# What this exercise asks
**a)** In two sentences, summarize the news article below about steel-frame construction.
**b)** According to the news article below on steel-frame construction, where did Bruce Ward spend the first part of his career?

# Text passage
--------------------------------------------------

Man of steel: Local homebuilder touts benefits of steel-frame construction

Published 8:00 am Wednesday, October 13, 2021

Bruce Ward stands in front of a steel-framed house under construction. Ward, who owns Sunrise Construction Specialties, is a longtime evangelist for the fire-resistant construction technique.

As wildfires in Oregon become more frequent and destructive, residents in at-risk areas, including Grant County, have begun to explore ways to keep their homes safe.

With hot, dry summers now a fact of life, an increasing number of the county’s new homeowners have opted for steel-framed, fire-resistant homes.

Grant County resident Bruce Ward, who owns Sunrise Construction Specialties with his wife, Kimberly, has been building steel-framed homes for decades.

In fact, he is somewhat of an evangelist for the construction technique. For five years in the early 1990s, Ward hosted seminars across the country on the benefits of steel houses after spending the first part of his career at a steel plant in Salem.

Ward said he branched out on his own as lumber prices shot up and people started to consider building steel-framed homes.

Ward said he started out building spec houses on the weekends and noticed that he was frequently getting calls with questions about steel-framed homes.

--------------------------------------------------

# Extracted entries

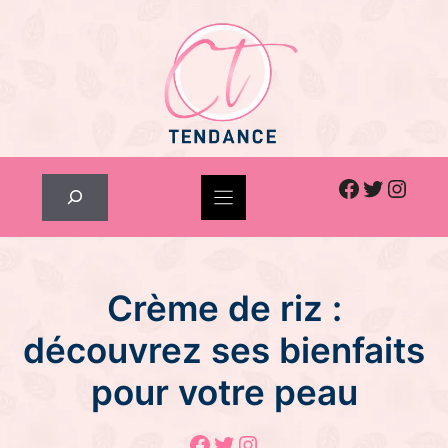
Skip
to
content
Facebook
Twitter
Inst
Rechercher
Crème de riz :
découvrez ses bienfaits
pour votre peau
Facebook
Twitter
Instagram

--------------------------------------------------

# Task answers
**a)** As wildfires in Oregon grow more frequent and destructive, a growing number of new homeowners in Grant County have chosen steel-framed, fire-resistant homes. Bruce Ward, who owns Sunrise Construction Specialties with his wife, Kimberly, has built steel-framed homes for decades and spent five years in the early 1990s hosting seminars across the country on their benefits.

**b)** At a steel plant in Salem.